The weather sucks. It’s not cold enough to snow, but still soggy and gray—like hugging wet construction paper. Bridget and I have stayed indoors, mostly at my house because she fully appreciates all of my mom’s manufactured holiday cheer. A single, working mom, Mrs. Milhokovich doesn’t have any time for it. When we were ten, my mother was shocked—SHOCKED!—to discover that since the divorce, Mrs. M. didn’t even bother trimming the tree anymore; she just stored it in the basement fully decorated, and dragged it back out as-is every third weekend in December. Since then my mom has encouraged Bridget to spend as much time with our family over the holidays as she wants.

“You know that
Bubblegum Bimbos
is supposed to come out in a few weeks, right?” she asked on the day of her boyfriend’s departure.

“How can I forget when you forwarded me a bizillion articles from
Ain’t It Cool News
?”

I’m not looking forward to seeing the film version of Hy’s book. Bridget needs to see it because she auditioned for a role and was justifiably miffed when she wasn’t considered “seasoned” enough to play the “Gidget Popovich” role inspired by . . . herself.
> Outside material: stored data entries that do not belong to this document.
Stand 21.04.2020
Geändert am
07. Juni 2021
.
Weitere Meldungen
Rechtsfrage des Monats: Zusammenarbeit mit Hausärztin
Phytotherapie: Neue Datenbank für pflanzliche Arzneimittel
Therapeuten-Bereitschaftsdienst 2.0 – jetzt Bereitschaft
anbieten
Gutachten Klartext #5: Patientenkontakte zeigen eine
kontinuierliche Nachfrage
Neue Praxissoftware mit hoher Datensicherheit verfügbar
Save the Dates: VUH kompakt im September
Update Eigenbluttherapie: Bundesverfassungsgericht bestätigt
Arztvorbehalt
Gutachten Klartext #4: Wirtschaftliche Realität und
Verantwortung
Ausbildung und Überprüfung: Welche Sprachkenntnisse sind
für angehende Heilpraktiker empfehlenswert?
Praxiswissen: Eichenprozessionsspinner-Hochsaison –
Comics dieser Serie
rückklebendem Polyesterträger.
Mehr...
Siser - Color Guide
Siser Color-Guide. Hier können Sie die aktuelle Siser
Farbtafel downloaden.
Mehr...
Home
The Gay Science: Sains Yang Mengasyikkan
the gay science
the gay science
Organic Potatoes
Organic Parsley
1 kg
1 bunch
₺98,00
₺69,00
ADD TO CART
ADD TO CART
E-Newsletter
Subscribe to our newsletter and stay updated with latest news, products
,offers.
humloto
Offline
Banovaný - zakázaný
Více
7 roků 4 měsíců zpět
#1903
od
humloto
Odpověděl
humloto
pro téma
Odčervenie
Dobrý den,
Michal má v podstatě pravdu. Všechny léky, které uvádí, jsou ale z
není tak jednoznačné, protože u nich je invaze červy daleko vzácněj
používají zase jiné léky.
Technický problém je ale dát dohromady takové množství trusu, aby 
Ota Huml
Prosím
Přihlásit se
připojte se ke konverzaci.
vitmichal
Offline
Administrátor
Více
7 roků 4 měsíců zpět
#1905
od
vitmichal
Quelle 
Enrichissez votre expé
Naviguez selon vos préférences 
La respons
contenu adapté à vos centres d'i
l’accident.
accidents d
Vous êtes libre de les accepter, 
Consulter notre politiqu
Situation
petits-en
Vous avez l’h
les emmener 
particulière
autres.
“To give a totally honest review, I need to be schooled in the art of the teen movie. You know, for, like, a base of comparison.”

And so, for the past five days, Bridget and I have seen every eighties teen movie in my
DVD
collection. The Best of the Genre
,
The T&A Romps
,
The Stupid Supernatural Comedies
,
The Brat Pack Dramadies
,
The Dark Social Commentaries
,
and—of course—The Against All Odds Romances
.

“You know what’s, like, totally annoying about these movies?”

I shrugged, picked up the remote, and shut off the
DVD
player.

“All these couples are, like, supposedly so into each other but all they do the whole movie is talk about how they’re such opposites and how it’s so cruel that their friends and family just can’t accept their love and how tough it is for their romance to survive and
wah-wah-wah-wah.”

“Hm.”

“Percy and I have had a lot of tough stuff to deal with and you don’t hear us
wah-wah-wahing
about it all the time.”

Tough stuff. I was interested in hearing about this.

“Like what?”

She plopped herself down in my old beanbag chair that I had rescued from the basement.

“Well, even though his parents accept me, and my parents accept him, like, the whole world isn’t so ready to deal with, like, interracial relationships.”